Teks yang Diberikan =>
════════════════

Selanjutnya dalam hubungan ini, putra putri berketetapn hati serta bertekad bulat guna menempatkan Puro Mangkunagaran, sebagai sumber penggalian-penggalian budaya Jawa serta merupakan sarana pengembangan selanjutnya sebagai satu bagian mutlak dalam pembangunan budaya nasional.
D. Angleluri Tradisi Luhur Mangkunegaran.
Pura Mangkunegaran berusaha nguri nguri budaya. Berkenaan dengan ungkapan ungkapan terlingkup dalam satu kerangka susunan rumusan seperti disebutkan pada butir 1 di atas, maka ‘ketiga pokok-pokok dasar fundamental’ yang tersusun sebagai pangkal tolak pada titik awal perikehidupan Mangkunagaran, telah memperoleh bentuk baru sebagai mewujudkan satu rekonstruksi dengan menyesuaikan situasi dan kondisi searah dan sejalan perubahan jaman.
Wilayah kekuasaan Praja Mangkunagaran telah ditiadakan namun fungsi dan peranan Puro Mangkunagaran sebagai salah satu sumber penggalian budaya Jawa yang diabdikan kepada pembangunan budaya nasional maka budaya leluhur Mangkunagaran menjangkau wilayah kehidupan budaya Nusantara.

════════════════

Butir Tugas 1 => Menurut teks tentang Puro Mangkunagaran, apa yang telah ditiadakan?

════════════════

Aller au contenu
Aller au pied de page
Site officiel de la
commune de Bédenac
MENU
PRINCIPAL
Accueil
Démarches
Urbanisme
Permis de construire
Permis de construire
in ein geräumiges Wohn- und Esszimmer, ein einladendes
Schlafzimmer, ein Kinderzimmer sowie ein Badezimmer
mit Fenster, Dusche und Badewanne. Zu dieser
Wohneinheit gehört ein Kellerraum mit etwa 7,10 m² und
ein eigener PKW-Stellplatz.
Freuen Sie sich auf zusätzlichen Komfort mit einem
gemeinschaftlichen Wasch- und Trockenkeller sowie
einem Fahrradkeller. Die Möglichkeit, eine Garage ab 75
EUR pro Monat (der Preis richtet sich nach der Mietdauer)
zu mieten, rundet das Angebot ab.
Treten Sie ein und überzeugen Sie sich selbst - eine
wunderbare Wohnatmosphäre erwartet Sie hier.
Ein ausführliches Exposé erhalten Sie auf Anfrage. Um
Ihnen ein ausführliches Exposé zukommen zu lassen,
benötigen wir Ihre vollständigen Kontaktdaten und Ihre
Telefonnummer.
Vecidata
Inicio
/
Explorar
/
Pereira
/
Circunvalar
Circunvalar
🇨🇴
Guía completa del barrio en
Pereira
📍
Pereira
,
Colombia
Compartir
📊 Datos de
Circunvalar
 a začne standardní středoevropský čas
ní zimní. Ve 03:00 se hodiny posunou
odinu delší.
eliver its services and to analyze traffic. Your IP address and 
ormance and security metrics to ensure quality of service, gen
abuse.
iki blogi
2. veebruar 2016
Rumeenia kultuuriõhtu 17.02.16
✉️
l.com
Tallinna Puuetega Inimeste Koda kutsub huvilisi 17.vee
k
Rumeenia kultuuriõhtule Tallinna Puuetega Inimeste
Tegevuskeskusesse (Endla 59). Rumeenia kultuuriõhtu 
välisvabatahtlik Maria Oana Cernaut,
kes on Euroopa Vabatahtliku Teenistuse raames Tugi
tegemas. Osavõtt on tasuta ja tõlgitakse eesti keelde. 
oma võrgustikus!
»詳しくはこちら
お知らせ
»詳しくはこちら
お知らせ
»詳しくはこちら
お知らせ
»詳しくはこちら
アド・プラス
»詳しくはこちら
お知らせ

════════════════

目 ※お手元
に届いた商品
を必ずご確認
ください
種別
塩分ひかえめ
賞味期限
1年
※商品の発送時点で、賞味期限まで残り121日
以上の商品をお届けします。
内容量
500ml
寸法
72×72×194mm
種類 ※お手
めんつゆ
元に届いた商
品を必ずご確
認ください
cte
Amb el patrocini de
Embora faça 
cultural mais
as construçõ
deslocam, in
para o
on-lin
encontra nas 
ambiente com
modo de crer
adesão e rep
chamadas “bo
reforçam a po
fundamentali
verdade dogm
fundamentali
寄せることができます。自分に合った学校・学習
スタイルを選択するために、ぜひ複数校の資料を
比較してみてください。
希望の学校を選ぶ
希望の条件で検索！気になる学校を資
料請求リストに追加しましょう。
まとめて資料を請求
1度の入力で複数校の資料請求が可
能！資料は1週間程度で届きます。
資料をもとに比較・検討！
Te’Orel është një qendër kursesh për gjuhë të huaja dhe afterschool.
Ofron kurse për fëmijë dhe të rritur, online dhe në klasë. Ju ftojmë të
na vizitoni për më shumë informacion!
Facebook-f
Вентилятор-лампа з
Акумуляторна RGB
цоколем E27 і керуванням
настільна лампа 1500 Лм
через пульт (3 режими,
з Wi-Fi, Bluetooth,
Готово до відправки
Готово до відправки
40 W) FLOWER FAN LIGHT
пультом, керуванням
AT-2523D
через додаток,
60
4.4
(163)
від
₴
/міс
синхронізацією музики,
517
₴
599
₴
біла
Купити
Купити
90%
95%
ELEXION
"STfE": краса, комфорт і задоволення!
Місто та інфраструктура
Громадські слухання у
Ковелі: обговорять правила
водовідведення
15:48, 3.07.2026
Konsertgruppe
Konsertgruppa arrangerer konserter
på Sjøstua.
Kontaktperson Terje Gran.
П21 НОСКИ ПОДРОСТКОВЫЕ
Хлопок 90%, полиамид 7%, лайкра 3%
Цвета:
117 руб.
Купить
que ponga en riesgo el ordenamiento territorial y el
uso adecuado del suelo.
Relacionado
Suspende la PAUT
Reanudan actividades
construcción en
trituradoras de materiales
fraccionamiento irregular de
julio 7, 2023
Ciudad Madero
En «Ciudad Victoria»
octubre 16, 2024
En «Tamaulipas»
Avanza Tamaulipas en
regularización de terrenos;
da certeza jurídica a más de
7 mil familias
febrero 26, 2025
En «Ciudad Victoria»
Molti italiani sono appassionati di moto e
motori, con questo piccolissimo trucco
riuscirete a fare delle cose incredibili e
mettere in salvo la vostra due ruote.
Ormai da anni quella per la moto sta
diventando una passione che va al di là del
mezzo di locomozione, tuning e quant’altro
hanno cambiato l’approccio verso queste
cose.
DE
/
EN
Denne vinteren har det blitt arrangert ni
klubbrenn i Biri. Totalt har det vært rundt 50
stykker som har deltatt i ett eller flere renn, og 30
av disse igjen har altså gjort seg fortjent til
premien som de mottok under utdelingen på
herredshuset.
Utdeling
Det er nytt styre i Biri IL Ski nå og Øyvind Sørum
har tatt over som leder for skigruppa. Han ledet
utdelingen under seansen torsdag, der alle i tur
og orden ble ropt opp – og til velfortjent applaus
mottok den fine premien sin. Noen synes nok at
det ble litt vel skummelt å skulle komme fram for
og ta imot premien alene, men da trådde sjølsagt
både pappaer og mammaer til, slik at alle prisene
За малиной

════════════════

Butir Tugas 2 => Pilih setiap baris entri yang memuat kata "керуванням", dengan membedakan huruf besar dan huruf kecil.

Ruang Jawaban 1 => Wilayah kekuasaan Praja Mangkunagaran telah ditiadakan.

Ruang Jawaban 2 =>
цоколем E27 і керуванням
пультом, керуванням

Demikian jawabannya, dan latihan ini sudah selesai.